Everyone who knows the business agrees this is less about a couch-jumping superstar who can't have a civil discussion about psychology and much more about a failed negotiation with a star who takes big chunks out of his movies' bottom line.
But the question remains: Was it smart of Redstone to take this fight public?
Enter Nikki Finke, ascerbic columnist for LA Weekly and her own sparkling blog Deadline Hollywood Daily, who notes that Hollywood has long been filled with eccentric, erratic, immoral, undependable types -- including a few Viacom execs rumored to have flouted their marriage vows -- and that Cruise's movies still rake in big bucks.
She says: "Cruise did better for his studios with MI3, War of the Worlds, Collateral, The Last Samurai, Minority Report, Vanilla Sky and MI2 than almost any other star, including George Clooney, Brad Pitt, Angelina Jolie, Nicole Kidman, Russell Crowe, Adam Sandler.
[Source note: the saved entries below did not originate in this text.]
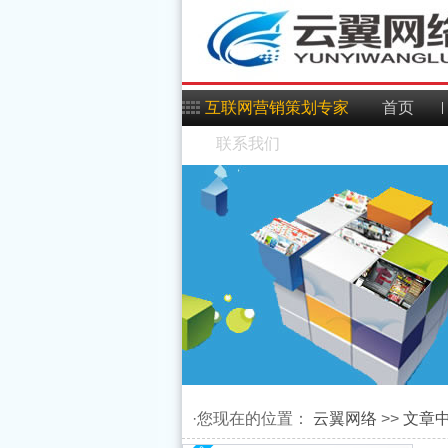
互联网营销策划专家
首页
联系我们
Android模拟器中窗口截
Android 原始资源文件的
·您现在的位置：
云翼网络
>>
文章
图存成文件实现思路及
Android中Notification的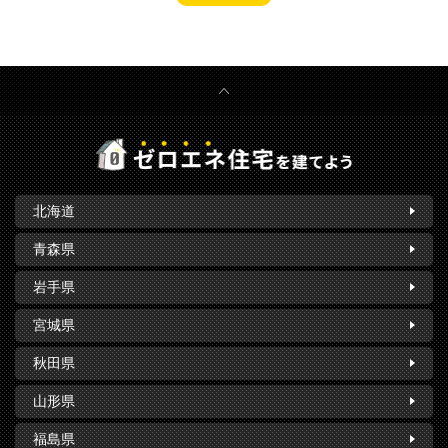
北海道
青森県
岩手県
宮城県
秋田県
山形県
福島県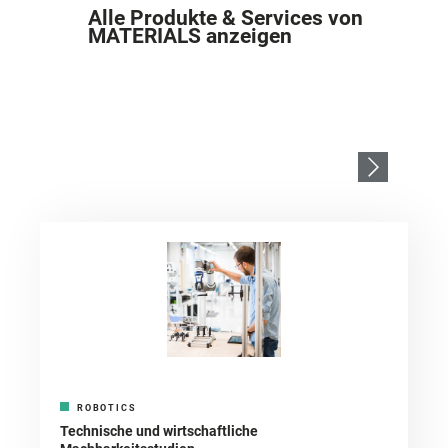
Alle Produkte & Services von
MATERIALS anzeigen
ROBOTICS
Technische und wirtschaftliche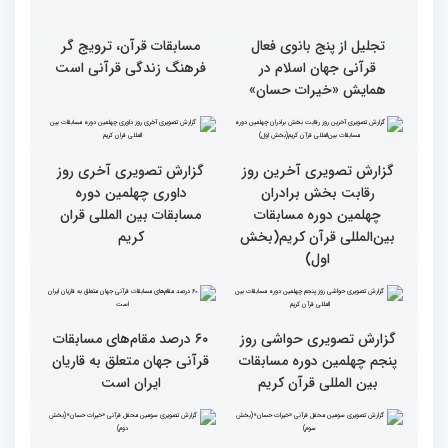
تجلیل از پنج بانوی فعال
مسابقات قرآن، ترویج گر
قرآنی جهان اسلام در
فرهنگ زندگی قرآنی است
همایش «خیرات حسان»
گزارش تصویری آخری روز
داوری چهلمین دوره
مسابقات بین المللی قران
کریم
گزارش تصویری آخرین روز
رقابت بخش برادران
چهلمین دوره مسابقات
بین‌المللی قرآن کریم(بخش
اول)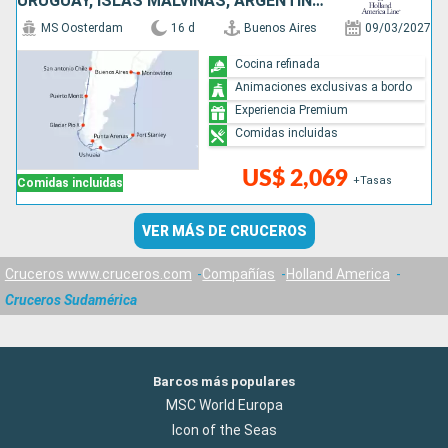
URUGUAY, ISLAS MALVINAS, ARGENTINA, CHILE
MS Oosterdam
16 d
Buenos Aires
09/03/2027
Cocina refinada
Animaciones exclusivas a bordo
Experiencia Premium
Comidas incluidas
US$ 2,069
+Tasas
Comidas incluidas
VER MÁS DE CRUCEROS
Cruceros www.cruceros.com
Compañías
Holland America
Cruceros Sudamérica
Barcos más populares
MSC World Europa
Icon of the Seas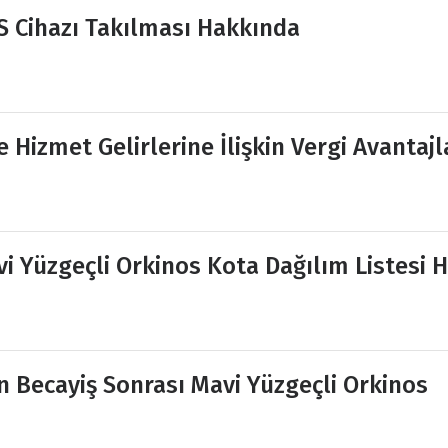
İS Cihazı Takılması Hakkında
e Hizmet Gelirlerine İlişkin Vergi Avantajl
vi Yüzgeçli Orkinos Kota Dağılım Listesi H
in Becayiş Sonrası Mavi Yüzgeçli Orkinos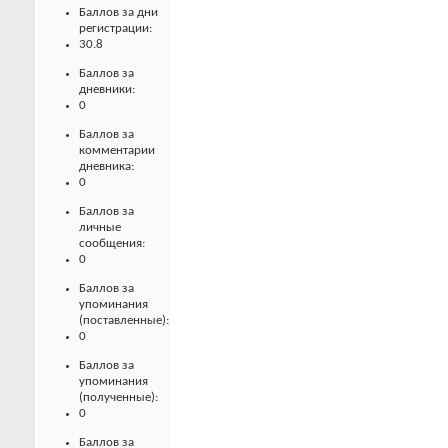
Баллов за дни
регистрации:
30.8
Баллов за
дневники:
0
Баллов за
комментарии
дневника:
0
Баллов за
личные
сообщения:
0
Баллов за
упоминания
(поставленные):
0
Баллов за
упоминания
(полученные):
0
Баллов за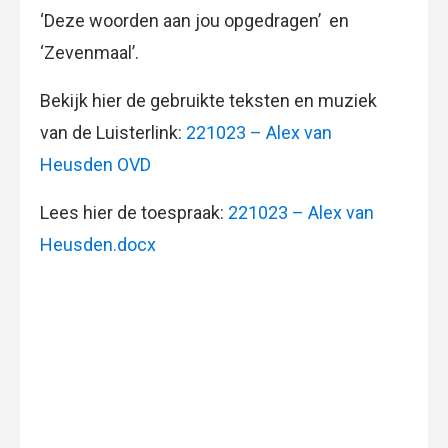
‘Deze woorden aan jou opgedragen’ en
‘Zevenmaal’.
Bekijk hier de gebruikte teksten en muziek
van de Luisterlink:
221023 – Alex van
Heusden OVD
Lees hier de toespraak:
221023 – Alex van
Heusden.docx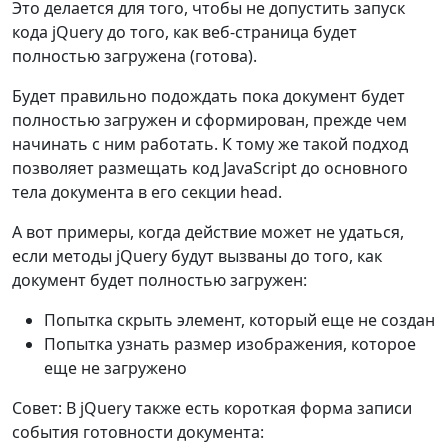
Это делается для того, чтобы не допустить запуск
кода jQuery до того, как веб-страница будет
полностью загружена (готова).
Будет правильно подождать пока документ будет
полностью загружен и сформирован, прежде чем
начинать с ним работать. К тому же такой подход
позволяет размещать код JavaScript до основного
тела документа в его секции head.
А вот примеры, когда действие может не удаться,
если методы jQuery будут вызваны до того, как
документ будет полностью загружен:
Попытка скрыть элемент, который еще не создан
Попытка узнать размер изображения, которое
еще не загружено
Совет: В jQuery также есть короткая форма записи
события готовности документа: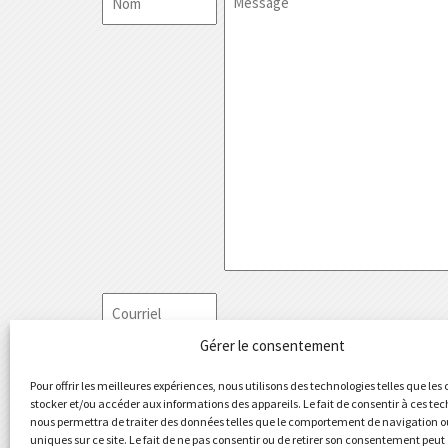
Courriel
Gérer le consentement
Sujet
Pour offrir les meilleures expériences, nous utilisons des technologies telles que les
stocker et/ou accéder aux informations des appareils. Le fait de consentir à ces te
CAPTCHA
nous permettra de traiter des données telles que le comportement de navigation ou
uniques sur ce site. Le fait de ne pas consentir ou de retirer son consentement peut 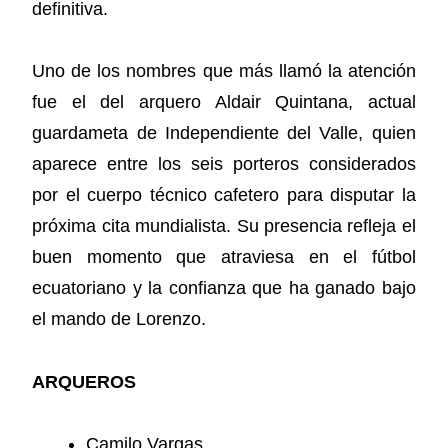
definitiva.
Uno de los nombres que más llamó la atención
fue el del arquero Aldair Quintana, actual
guardameta de Independiente del Valle, quien
aparece entre los seis porteros considerados
por el cuerpo técnico cafetero para disputar la
próxima cita mundialista. Su presencia refleja el
buen momento que atraviesa en el fútbol
ecuatoriano y la confianza que ha ganado bajo
el mando de Lorenzo.
ARQUEROS
Camilo Vargas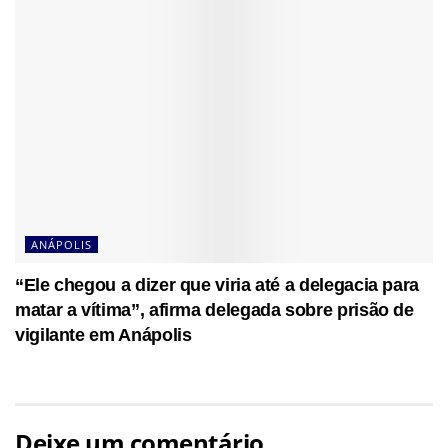
ANÁPOLIS
“Ele chegou a dizer que viria até a delegacia para
matar a vítima”, afirma delegada sobre prisão de
vigilante em Anápolis
Deixe um comentário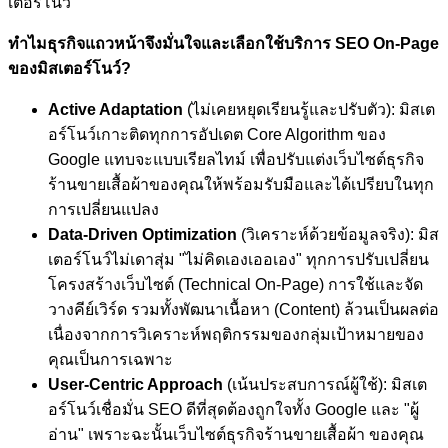
เตอร์โนว์
ทำไมธุรกิจแถวหน้าจึงมั่นใจและเลือกใช้บริการ SEO On-Page
ของมิสเตอร์โนว์?
Active Adaptation
(ไม่เคยหยุดเรียนรู้และปรับตัว): มิสเต
อร์โนว์เกาะติดทุกการอัปเดต Core Algorithm ของ
Google แทบจะแบบเรียลไทม์ เพื่อปรับแต่งเว็บไซต์ธุรกิจ
ร้านขายเสื้อผ้าของคุณให้พร้อมรับมือและได้เปรียบในทุก
การเปลี่ยนแปลง
Data-Driven Optimization
(วิเคราะห์ด้วยข้อมูลจริง): มิส
เตอร์โนว์ไม่เดาสุ่ม "ไม่คิดเองเออเอง" ทุกการปรับเปลี่ยน
โครงสร้างเว็บไซต์ (Technical On-Page) การใช้และจัด
วางคีย์เวิร์ด รวมทั้งพัฒนาเนื้อหา (Content) ล้วนเป็นผลต่อ
เนื่องจากการวิเคราะห์พฤติกรรมของกลุ่มเป้าหมายของ
คุณเป็นการเฉพาะ
User-Centric Approach
(เน้นประสบการณ์ผู้ใช้): มิสเต
อร์โนว์เชื่อมั่น SEO ดีที่สุดต้องถูกใจทั้ง Google และ "ผู้
อ่าน" เพราะฉะนั้นเว็บไซต์ธุรกิจร้านขายเสื้อผ้า ของคุณ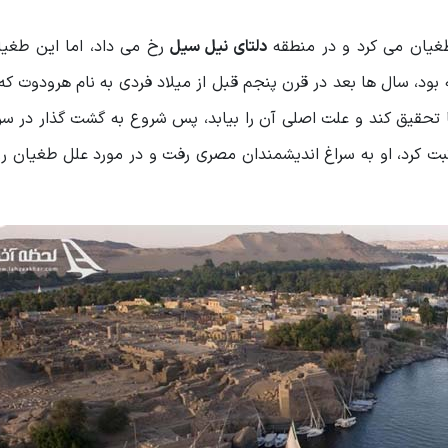
غیان می کرد و در منطقه
دلتای نیل سیل
رخ می داد، اما این طغیا
بود، سال ها بعد در قرن پنجم قبل از میلاد فردی به نام هرودوت که
 تحقیق کند و علت اصلی آن را بیابد، پس شروع به گشت گذار در سر
بت کرد، او به سراغ اندیشمندان مصری رفت و در مورد علل طغیان رو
My best guess is only Tom Hanks and Johnny Depp and Mel Gibson did better box office."
The magazine posits that Redstone was calling Cruise's bluff -- that he and producing partner Paula Wagner could get funding for their projects from venture capitalists -- by trashing the star's reliability and trustworthiness to the very investment community he would approach next for money.
They say: "So before you (Redstone) announce the split, you pick up the phone and call The Wall Street Journal -- not, please note, Variety, which is read by everyone in Hollywood, but the paper read by the people who have money to invest -- that Tom Cruise's behavior was not to be trusted by stalwart business types."
Much as I love me some Nikki, I gotta side with the New York crew on this one. Though I think Redstone's efforts won't amount to much: Celebrity and the lure of Cruise's highly bankable past will wipe away many sins with potential investors.